Now I believe I have found not only the courage, but the willingness to be uncomfortable during certain situations in order to grow, in order to look at myself in the mirror and see ME.

So, as I approach this new year, I’ve reflected on what parts of my life are actually mine and what parts have been created by another person. And while I understand that we are all made up of little pieces of the people we have loved over the years- family, friends, or romantic relationships- I’d like to be able to decipher between the pieces of my soul and the melted gold that has sealed some of its cracks. 

I questioned whether or not poetry was something I was really passionate about, and I was quickly reminded that I have always loved to create art with words.
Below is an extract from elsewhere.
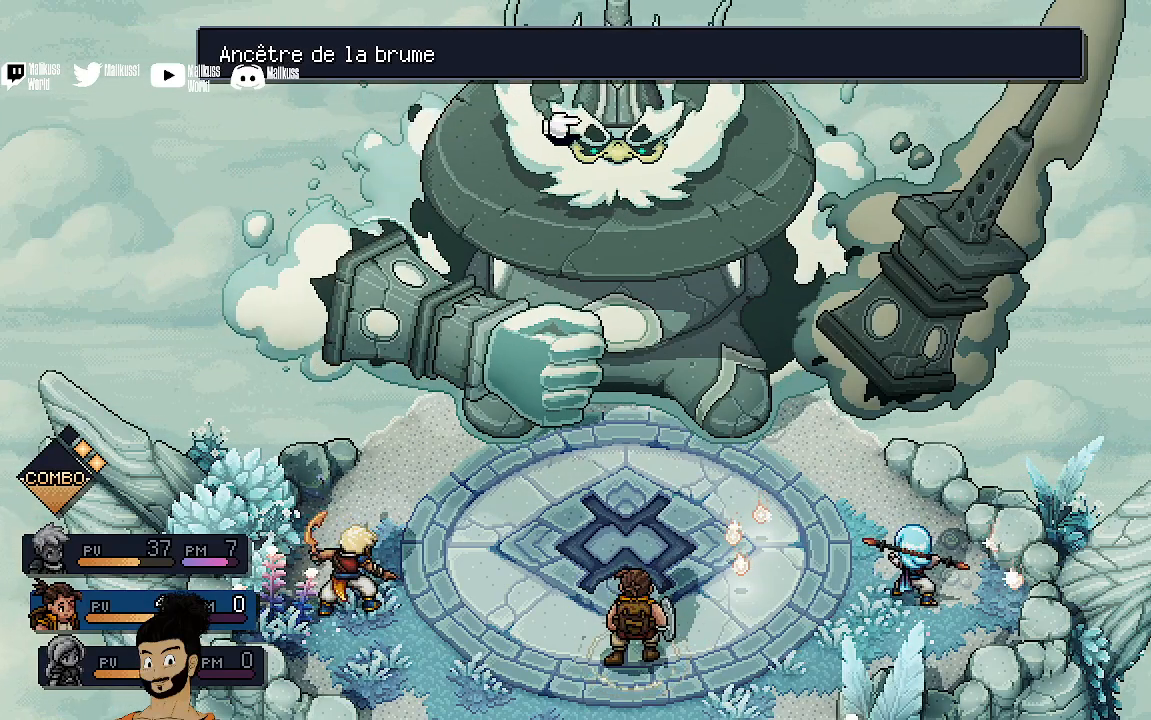
{"buttons": [], "left_stick": "center", "events": [[167, "A", "down"], [267, "A", "up"]]}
As I listened to a couple of my new favorite songs, “Hazel Eyes” and “Mouth of the Eden” by Sabrina Jordan, words started to flow from my heart to the paper- mostly about our beautiful natural world and all the magic it has to offer, and the wonder of the little moments.

I reflected upon other parts of my life and personality and came up with a list of my positive attributes. I challenge you to do the same as we head into the New Year. I think too often we overlook the good that we offer in this world- whether on a small or large scale. 

  • Creative (poetry, photography, lessons)
  • Childlike nature / excitement
  • Appreciates the little things
  • Active / outdoorsy
  • Romantic
  • Can easily pick up new sports
  • Problem solver
  • Sense of humor
  • Tall
  • In shape (enough to do the things I enjoy)
  • Sober
  • Ability to reflect on my thoughts, actions, successes and mistakes
  • Compassionate
  • Willingness to grow
  • Morning person. Can get a start on the day, especially when it comes to watching the sunrise.
  • Thoughtful and kind

May you go into the New Year with courage. That is my word for 2025, but I’m starting early.

“I’m not scared of the dark, it’s been less bite and more bark. I’m not scared of the end, life always begins again.”